* _GIVEN TEXT_
☆ ☆ ☆ ☆ ☆ ☆ ☆

= Post-perovskite =

High-pressure phase of magnesium silicate

Post-perovskite (pPv) is a high-pressure phase of magnesium silicate (MgSiO_{3}). It is composed of the prime oxide constituents of the Earth's rocky mantle (MgO and SiO_{2}), and its pressure and temperature for stability imply that it is likely to occur in portions of the lowermost few hundred km of Earth's mantle.

The post-perovskite phase has implications for the D′′ layer, which influences the convective mixing in the mantle responsible for plate tectonics.

Post-perovskite has the same crystal structure as the synthetic solid compound CaIrO_{3} (calcium iridate(IV)), and is often referred to as the "CaIrO_{3}-type phase of MgSiO_{3}" in the literature. The crystal system of post-perovskite is orthorhombic, its space group is Cmcm, and its structure is a stacked SiO_{6}-octahedral sheet along the b axis. The name "post-perovskite" derives from silicate perovskite, the stable phase of MgSiO_{3} throughout most of Earth's mantle, which has the perovskite structure. The prefix "post-" refers to the fact that it occurs after perovskite structured MgSiO_{3} as pressure increases (and historically, the progression of high pressure mineral physics). At upper mantle pressures, nearest Earth's surface, MgSiO_{3} persists as the silicate mineral enstatite, a pyroxene rock forming mineral found in igneous and metamorphic rocks of the crust.

==History==

The CaIrO_{3}-type phase of MgSiO_{3} phase was discovered in 2004 using the laser-heated diamond anvil cell (LHDAC) technique by a group at the Tokyo Institute of Technology and, independently, by researchers from the Swiss Federal Institute of Technology (ETH Zurich) and Japan Agency for Marine-Earth Science and Technology who used a combination of quantum-mechanical simulations and LHDAC experiments. The TIT group's paper appeared in the journal Science. The ETH/JAM-EST collaborative paper and TIT group's second paper appeared two months later in the journal Nature. This simultaneous discovery was preceded by S. Ono's experimental discovery of a similar phase, possessing exactly the same structure, in Fe_{2}O_{3}.

☆ ☆ ☆ ☆ ☆ ☆ ☆

* _RECORDS PROVIDED_
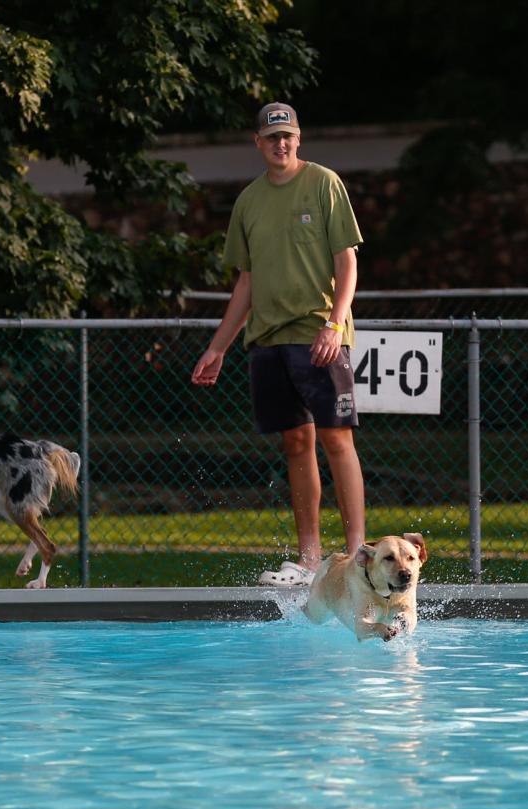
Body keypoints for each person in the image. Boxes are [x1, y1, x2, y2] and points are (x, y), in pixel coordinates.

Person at [191, 102, 365, 587]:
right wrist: (219, 346)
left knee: (336, 439)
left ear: (299, 138)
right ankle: (310, 562)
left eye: (287, 136)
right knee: (296, 442)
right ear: (259, 143)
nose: (281, 144)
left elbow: (347, 262)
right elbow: (246, 282)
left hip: (318, 335)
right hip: (267, 339)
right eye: (272, 138)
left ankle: (356, 558)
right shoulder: (248, 201)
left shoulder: (324, 183)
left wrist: (334, 324)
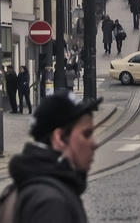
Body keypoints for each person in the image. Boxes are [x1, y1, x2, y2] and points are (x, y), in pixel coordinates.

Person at [8, 92, 101, 222]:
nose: (95, 143)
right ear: (60, 138)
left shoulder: (30, 184)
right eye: (86, 134)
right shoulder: (50, 203)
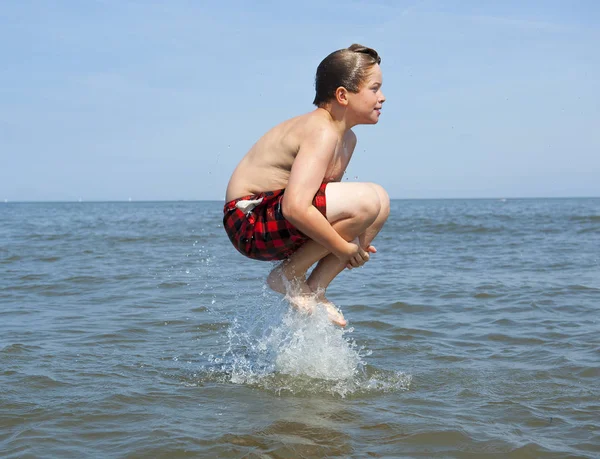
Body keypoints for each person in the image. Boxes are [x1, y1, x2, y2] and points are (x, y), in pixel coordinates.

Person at [223, 44, 390, 327]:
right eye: (374, 89)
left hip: (276, 215)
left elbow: (320, 205)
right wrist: (343, 247)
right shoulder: (321, 130)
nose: (382, 98)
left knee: (380, 202)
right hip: (249, 220)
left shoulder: (347, 139)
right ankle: (287, 276)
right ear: (342, 95)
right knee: (367, 201)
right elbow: (295, 207)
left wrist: (351, 238)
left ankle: (315, 289)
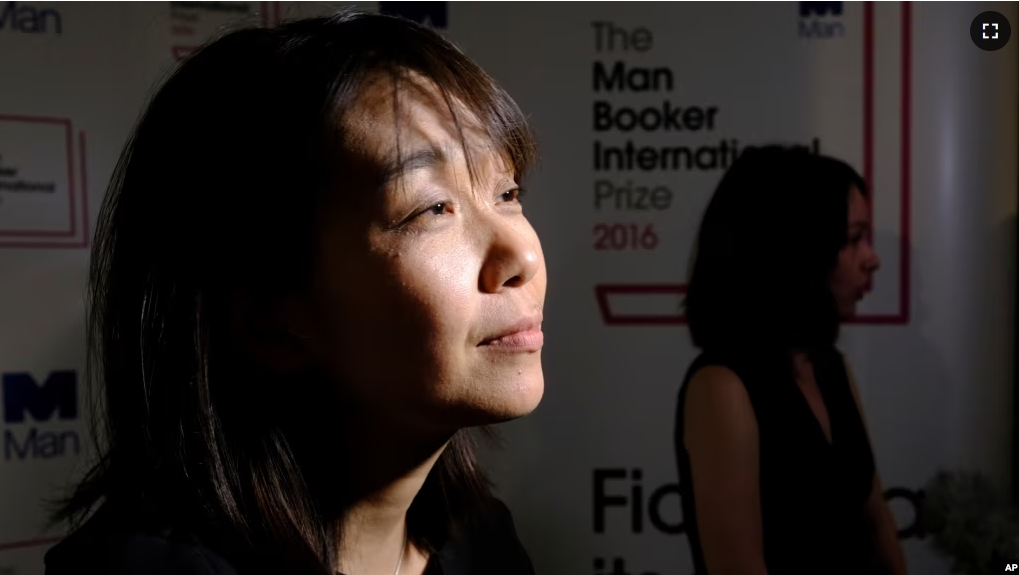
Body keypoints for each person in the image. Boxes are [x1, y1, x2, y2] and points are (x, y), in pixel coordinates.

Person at [44, 10, 545, 575]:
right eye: (432, 208)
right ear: (269, 319)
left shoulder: (482, 544)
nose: (522, 256)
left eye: (507, 191)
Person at [674, 146, 907, 575]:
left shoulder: (830, 366)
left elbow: (876, 520)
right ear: (798, 251)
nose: (872, 258)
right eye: (853, 239)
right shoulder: (721, 387)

☆ ☆ ☆ ☆ ☆ ☆ ☆

* _EXERCISE REQUIREMENTS_
**a.** Return the portion of the post-perovskite article between "Post-perovskite (pPv) is" and "of Earth's mantle.", inclusive, copied word for word.
**b.** Resume the post-perovskite article, beginning immediately after its final sentence.

* _ANSWERS TO EACH TASK_
**a.**
Post-perovskite (pPv) is a high-pressure phase of magnesium silicate (MgSiO_{3}). It is composed of the prime oxide constituents of the Earth's rocky mantle (MgO and SiO_{2}), and its pressure and temperature for stability imply that it is likely to occur in portions of the lowermost few hundred km of Earth's mantle.

**b.**
==Importance in Earth's mantle==

Post-perovskite phase is stable above 120 GPa at 2500 K, and exhibits a positive Clapeyron slope such that the transformation pressure increases with temperature. Because these conditions correspond to a depth of about 2600 km and the D" seismic discontinuity occurs at similar depths, the perovskite to post-perovskite phase change is considered to be the origin of such seismic discontinuities in this region. Post-perovskite also holds great promise for mapping experimentally determined information regarding the temperatures and pressures of its transformation into direct information regarding temperature variations in the D" layer once the seismic discontinuities attributed to this transformation have been sufficiently mapped out. Such information can be used, for example, to:
1) better constrain the amount of heat leaving Earth's core
2) determine whether or not subducted slabs of oceanic lithosphere reach the base of the mantle
3) help delineate the degree of chemical heterogeneity in the lower mantle
4) find out whether or not the lowermost mantle is unstable to convective instabilities that result in upwelling hot thermal plumes of rock which rise up and possibly trace out volcanic hot spot tracks at Earth's surface.
For these reasons the finding of the MgSiO_{3}-post-perovskite phase transition is considered by many geophysicists to be the most important discovery in deep Earth science in several decades, and was only made possible by the concerted efforts of mineral physics scientists around the world as they sought to increase the range and quality of LHDAC experiments and as ab initio calculations attained predictive power.

==Physical properties==

The sheet structure of post-perovskite makes the compressibility of the b axis higher than that of the a or c axis. This anisotropy may yield the morphology of a platy crystal habit parallel to the (010) plane; the seismic anisotropy observed in the D" region might qualitatively (but not quantitatively) be explained by this characteristic. Theory predicted the (110) slip associated with particularly favorable stacking faults and confirmed by later experiments. Some theorists predicted other slip systems, which await experimental confirmation.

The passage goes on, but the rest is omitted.